Version comparison data:
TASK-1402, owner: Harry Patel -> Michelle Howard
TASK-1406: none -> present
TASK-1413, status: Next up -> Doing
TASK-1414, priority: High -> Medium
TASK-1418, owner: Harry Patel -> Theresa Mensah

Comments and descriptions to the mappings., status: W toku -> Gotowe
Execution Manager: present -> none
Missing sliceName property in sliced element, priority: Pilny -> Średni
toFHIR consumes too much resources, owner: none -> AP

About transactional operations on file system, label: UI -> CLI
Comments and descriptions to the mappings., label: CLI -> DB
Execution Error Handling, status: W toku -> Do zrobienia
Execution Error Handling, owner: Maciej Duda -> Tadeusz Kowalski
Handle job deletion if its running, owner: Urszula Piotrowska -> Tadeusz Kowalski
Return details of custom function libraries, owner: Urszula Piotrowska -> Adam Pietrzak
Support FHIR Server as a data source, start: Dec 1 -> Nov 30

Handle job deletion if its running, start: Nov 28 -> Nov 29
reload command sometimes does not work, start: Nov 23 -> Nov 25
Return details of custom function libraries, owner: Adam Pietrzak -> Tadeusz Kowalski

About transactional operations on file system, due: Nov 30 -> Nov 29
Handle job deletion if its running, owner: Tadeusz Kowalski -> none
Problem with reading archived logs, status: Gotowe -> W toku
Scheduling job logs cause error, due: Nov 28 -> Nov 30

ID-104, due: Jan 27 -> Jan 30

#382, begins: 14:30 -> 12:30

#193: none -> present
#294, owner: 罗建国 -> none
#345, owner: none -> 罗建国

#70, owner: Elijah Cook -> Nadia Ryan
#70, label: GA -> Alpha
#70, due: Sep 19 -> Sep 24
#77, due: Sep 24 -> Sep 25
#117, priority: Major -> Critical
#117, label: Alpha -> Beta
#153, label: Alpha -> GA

Problem to solve - If a line in the entries holds the string "function", copy it.

Written solution -
Return details of custom function libraries, owner: Urszula Piotrowska -> Adam Pietrzak
Return details of custom function libraries, owner: Adam Pietrzak -> Tadeusz Kowalski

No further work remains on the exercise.